If you attempted to make an election previously, you may not have fully completed the election process (i.e., you may not have clicked the final Save button, which is why we have no record of your election). If you wish to complete your election, you should visit the Stock Option Exchange section of MMC PeopleLink at www.mmcpeoplelink.com, or www.mmcpeoplelink.ca in Canada, enter your election, and click the Save button.

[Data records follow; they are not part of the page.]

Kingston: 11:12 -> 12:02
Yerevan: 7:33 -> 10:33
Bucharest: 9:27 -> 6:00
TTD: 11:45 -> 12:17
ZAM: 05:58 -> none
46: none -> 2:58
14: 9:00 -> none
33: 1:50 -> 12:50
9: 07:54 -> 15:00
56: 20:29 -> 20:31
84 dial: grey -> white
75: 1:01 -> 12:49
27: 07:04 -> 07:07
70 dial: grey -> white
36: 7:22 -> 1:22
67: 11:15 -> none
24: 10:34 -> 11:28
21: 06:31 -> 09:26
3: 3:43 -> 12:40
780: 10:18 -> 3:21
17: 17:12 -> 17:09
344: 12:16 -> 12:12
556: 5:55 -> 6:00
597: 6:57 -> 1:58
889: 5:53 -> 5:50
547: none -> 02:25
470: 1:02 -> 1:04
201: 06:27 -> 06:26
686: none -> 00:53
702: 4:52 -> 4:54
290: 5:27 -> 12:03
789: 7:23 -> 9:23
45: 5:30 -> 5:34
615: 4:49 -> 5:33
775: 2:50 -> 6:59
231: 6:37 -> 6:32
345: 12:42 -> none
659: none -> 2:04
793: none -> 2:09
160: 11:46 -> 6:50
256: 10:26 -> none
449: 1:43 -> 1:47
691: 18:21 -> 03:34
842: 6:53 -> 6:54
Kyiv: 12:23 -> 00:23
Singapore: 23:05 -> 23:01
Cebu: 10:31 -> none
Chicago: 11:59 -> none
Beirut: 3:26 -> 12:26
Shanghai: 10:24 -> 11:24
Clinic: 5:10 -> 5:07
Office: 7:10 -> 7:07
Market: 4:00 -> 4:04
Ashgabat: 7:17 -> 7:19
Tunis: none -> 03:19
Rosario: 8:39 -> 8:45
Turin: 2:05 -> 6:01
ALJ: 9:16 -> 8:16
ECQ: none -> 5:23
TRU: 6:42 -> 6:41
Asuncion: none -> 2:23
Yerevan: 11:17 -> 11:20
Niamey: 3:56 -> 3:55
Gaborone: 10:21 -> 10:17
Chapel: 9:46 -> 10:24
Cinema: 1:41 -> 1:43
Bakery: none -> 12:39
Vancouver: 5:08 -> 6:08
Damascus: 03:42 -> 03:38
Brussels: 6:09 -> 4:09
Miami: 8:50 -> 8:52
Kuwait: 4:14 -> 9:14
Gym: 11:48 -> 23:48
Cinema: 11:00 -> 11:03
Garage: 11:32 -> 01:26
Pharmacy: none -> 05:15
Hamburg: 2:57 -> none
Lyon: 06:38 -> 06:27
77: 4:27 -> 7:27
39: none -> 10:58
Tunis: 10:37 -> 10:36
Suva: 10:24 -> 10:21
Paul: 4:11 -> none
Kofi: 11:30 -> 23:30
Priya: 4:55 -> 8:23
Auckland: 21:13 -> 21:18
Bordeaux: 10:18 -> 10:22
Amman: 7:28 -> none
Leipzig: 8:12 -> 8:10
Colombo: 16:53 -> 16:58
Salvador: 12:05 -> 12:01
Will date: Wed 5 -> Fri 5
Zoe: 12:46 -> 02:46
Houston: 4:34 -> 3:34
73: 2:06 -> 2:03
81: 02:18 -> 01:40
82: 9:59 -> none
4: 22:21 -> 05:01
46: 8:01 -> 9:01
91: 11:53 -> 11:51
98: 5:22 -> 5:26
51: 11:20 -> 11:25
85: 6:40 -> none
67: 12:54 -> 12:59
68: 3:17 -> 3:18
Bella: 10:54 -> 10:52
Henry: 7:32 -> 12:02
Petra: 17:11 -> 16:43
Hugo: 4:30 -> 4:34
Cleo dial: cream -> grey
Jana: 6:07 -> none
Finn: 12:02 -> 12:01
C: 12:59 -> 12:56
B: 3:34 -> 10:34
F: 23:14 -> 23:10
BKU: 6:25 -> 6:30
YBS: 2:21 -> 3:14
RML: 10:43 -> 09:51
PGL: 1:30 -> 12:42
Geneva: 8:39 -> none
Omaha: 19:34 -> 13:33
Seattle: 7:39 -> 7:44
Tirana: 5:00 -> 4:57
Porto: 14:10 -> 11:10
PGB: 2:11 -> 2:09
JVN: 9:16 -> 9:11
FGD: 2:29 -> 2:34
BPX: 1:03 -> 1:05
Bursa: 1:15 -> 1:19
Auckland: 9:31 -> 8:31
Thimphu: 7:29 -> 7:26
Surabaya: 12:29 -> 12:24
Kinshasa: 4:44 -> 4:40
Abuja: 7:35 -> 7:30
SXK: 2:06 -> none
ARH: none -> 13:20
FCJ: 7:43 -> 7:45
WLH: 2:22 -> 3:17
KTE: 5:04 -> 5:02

If your work country requires you to fax signed documentation associated with the exchange to MMC Compensation (those countries requiring signed documentation are specified on MMC PeopleLink) and are experiencing difficulty in faxing this documentation, you may use any of the following fax numbers: 212-345-4767, 212-345-3719, 212-345-6139 or 212-948-5662.
As long as you have made a timely election before the program closes on June 30, 2005 at 5 p.m. U.S. Eastern time -- either through MMC Peoplelink or via hard copy, we will accept the ancillary documentation associated with your exchange after that date.
If you have questions about the Stock Option Exchange program, you can contact MMC Global Compensation:
-By phone at 212-345-3500 until 7 p.m. U.S. Eastern time on Wednesday June 29, and from 9 a.m. to 5 p.m. U.S. Eastern time on Thursday, June 30. You will be able to leave a voice message on this extension for calls after business hours, until 5 p.m. U.S. Eastern time on June 30.
-By e-mail at MMC.Stock.Option.Group@mmc.com.
If you have forgotten your PeopleLink password or your password has expired, it may be reset either directly through the site, or by calling at 212-345-3500 until 10 p.m. U.S. Eastern time on Wednesday June 29, and from 9 a.m. to 5 p.m. U.S. Eastern time on Thursday, June 30.
The tender offer materials contain important information for optionholders, and should be read carefully by them prior to tendering. These written materials and other documents may be obtained free of charge from the Securities and Exchange Commission's website at www.sec.gov.